Мама еле заметно морщится. Моего друга Дема она не жалует. Она не говорит об этом открыто, но я хорошо вижу. Причины неприязни мне непонятны – Дем всегда с мамой вежлив и тих, и с удовольствием возится со мной на улице. Старше меня лишь на год, он мой единственный друг.

На месте мамы кто другой бы только радовался, что у её сына-инвалида есть закадычный товарищ. А она почему-то совсем не рада.

Мы читаем краткую молитву, и я завтракаю, поглядывая в окошко. Моя пища полезна и благословлена. А значит, полезна вдвойне.

Но ног моих все равно не лечит.

***

Большинство инвалидов циничны. Я ощутил это на себе. Дважды меня отправляли на лето в специальный лагерь, для таких, как я. Это было мерзко и отвратно. Думаете, если дети – инвалиды, и если у них не слушаются ноги или руки, то они все добрые и готовы дружить друг с другом?

Ничего подобного.

Все те же драки – просто неуклюжие; все те же подначки и шуточки – ещё более злые. Язык-то у всех работает. К тому же я «отличник», что означает лучший выбор жертвы для «шалостей», как их называют воспитатели.

На третий год я уперся, и сказал, что лучше умру, чем куда-либо поеду. Мама, впрочем, не стала меня слушать. Началось обычное, грустное и, вместе с тем, обидное зрелище.

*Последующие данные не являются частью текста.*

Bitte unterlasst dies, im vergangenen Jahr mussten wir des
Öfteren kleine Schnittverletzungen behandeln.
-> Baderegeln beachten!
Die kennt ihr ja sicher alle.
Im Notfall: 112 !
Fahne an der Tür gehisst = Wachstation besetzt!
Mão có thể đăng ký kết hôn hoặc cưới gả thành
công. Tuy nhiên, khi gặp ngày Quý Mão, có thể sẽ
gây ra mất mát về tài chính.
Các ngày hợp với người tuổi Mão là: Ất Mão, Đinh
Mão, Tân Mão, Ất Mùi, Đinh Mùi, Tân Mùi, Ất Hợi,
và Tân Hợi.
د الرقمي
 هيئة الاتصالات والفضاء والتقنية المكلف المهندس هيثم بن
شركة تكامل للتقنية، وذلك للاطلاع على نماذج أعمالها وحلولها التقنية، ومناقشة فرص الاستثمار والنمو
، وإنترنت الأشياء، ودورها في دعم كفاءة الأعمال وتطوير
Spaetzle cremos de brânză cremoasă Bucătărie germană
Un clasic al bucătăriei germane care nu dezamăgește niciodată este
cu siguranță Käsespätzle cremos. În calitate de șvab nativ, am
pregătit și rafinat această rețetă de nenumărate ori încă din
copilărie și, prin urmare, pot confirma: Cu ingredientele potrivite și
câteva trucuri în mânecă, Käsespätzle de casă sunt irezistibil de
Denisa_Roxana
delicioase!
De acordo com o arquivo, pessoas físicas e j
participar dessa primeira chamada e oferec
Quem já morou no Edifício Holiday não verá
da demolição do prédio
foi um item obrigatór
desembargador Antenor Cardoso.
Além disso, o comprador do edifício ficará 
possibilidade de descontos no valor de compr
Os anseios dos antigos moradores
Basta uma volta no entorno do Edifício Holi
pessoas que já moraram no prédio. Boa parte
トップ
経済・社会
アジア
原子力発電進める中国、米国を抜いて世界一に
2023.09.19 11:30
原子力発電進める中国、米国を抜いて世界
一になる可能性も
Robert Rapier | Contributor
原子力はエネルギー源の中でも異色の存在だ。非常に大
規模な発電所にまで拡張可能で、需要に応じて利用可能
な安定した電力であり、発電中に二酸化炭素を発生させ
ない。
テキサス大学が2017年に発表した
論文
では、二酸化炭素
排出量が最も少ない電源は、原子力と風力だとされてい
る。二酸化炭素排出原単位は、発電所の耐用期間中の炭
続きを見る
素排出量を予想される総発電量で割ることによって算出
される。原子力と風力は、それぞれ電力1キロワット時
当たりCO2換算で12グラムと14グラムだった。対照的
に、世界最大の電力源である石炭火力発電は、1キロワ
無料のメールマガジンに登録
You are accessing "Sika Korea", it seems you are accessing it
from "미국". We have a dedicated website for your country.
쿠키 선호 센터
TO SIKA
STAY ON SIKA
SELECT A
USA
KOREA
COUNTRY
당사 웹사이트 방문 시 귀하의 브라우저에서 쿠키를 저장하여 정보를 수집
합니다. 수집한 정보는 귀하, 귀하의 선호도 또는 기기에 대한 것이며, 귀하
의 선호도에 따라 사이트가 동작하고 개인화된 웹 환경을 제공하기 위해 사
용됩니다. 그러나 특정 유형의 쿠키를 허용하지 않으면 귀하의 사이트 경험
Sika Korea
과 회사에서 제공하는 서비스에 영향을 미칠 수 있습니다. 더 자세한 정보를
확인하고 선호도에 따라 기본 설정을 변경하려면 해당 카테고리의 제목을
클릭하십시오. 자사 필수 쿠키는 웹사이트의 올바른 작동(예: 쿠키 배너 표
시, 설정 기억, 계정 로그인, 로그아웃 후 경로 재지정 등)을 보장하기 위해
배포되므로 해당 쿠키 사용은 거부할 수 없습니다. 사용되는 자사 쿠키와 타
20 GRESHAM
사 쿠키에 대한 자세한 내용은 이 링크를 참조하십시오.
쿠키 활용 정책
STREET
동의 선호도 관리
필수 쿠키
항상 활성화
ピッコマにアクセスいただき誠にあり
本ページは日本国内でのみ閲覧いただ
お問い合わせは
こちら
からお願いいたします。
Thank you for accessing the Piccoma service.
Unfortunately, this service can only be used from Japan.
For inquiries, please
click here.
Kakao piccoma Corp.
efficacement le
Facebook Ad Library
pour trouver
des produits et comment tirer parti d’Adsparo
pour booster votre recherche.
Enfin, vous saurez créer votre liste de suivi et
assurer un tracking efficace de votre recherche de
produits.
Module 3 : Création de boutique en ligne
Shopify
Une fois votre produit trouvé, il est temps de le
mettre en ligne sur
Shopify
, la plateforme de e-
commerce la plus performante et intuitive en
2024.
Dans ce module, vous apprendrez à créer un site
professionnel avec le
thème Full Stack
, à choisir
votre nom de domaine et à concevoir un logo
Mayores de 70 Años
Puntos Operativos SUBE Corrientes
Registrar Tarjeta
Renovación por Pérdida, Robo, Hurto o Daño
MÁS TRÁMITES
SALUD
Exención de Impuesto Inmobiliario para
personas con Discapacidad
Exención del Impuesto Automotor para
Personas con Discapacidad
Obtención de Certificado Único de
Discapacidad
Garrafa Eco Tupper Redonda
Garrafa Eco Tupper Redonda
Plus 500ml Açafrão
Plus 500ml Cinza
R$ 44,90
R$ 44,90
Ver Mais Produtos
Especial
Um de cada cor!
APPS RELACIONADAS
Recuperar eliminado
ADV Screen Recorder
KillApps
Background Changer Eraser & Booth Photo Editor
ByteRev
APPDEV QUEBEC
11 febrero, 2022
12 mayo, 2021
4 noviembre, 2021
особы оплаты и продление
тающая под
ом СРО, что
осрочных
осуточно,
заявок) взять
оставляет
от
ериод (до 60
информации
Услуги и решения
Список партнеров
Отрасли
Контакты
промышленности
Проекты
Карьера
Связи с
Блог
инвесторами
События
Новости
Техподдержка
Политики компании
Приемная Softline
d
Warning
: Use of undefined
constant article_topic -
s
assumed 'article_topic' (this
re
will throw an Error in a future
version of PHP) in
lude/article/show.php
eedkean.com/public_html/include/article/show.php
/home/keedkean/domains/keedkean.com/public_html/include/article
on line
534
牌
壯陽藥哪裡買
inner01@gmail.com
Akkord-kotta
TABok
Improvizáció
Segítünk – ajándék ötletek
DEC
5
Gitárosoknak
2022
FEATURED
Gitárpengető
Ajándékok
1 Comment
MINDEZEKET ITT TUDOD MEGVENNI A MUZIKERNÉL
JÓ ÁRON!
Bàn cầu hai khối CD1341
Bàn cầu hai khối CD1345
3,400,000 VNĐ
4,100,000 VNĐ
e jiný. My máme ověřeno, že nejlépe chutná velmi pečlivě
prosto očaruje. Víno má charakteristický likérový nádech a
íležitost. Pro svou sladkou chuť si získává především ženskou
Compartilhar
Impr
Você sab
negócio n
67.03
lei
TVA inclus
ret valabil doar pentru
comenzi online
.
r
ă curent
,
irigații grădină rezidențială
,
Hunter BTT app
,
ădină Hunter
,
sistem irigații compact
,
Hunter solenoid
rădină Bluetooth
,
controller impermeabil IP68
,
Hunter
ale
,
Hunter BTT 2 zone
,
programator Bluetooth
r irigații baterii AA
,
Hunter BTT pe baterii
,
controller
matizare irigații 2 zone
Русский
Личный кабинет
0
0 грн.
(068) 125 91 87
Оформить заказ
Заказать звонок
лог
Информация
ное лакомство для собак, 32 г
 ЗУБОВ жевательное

Кратко его суть можно охарактеризовать так: мы устали за тобой присматривать, подумай о нас и пожалей.

А обо мне кто-нибудь подумал и пожалел?

Ведь нельзя же заботиться о человеке десять месяцев в году, а потом отправлять его на два месяца страдать. Чтобы следующие десять месяцев любить его снова. Или можно?

Глупость какая-то. Но, моя мама так не считает. Она называет необходимость детского летнего лагеря «со-ци-а-ли-за-ци-ей». Но почему тогда это лагерь для инвалидов? Или всю оставшуюся взрослую жизнь мне предрешено жить среди инвалидных колясок, одноруких и безногих коллег?